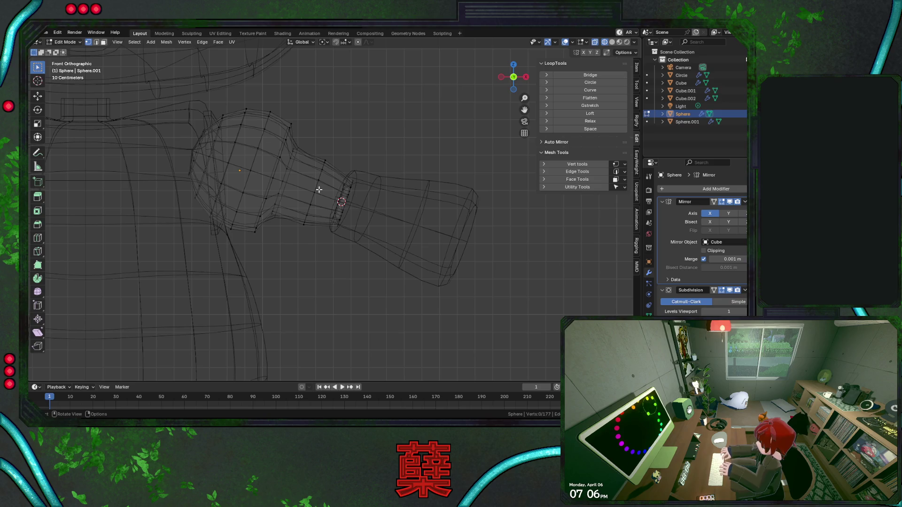
pyautogui.press('Tab')
pyautogui.press('shift+a')
pyautogui.moveTo(322, 194)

**Task statement:**
Return all of the material precisely as written. No picture belongs in it.

**Exercise output:**
pyautogui.press('Tab')
pyautogui.press('shift+a')
pyautogui.moveTo(322, 194)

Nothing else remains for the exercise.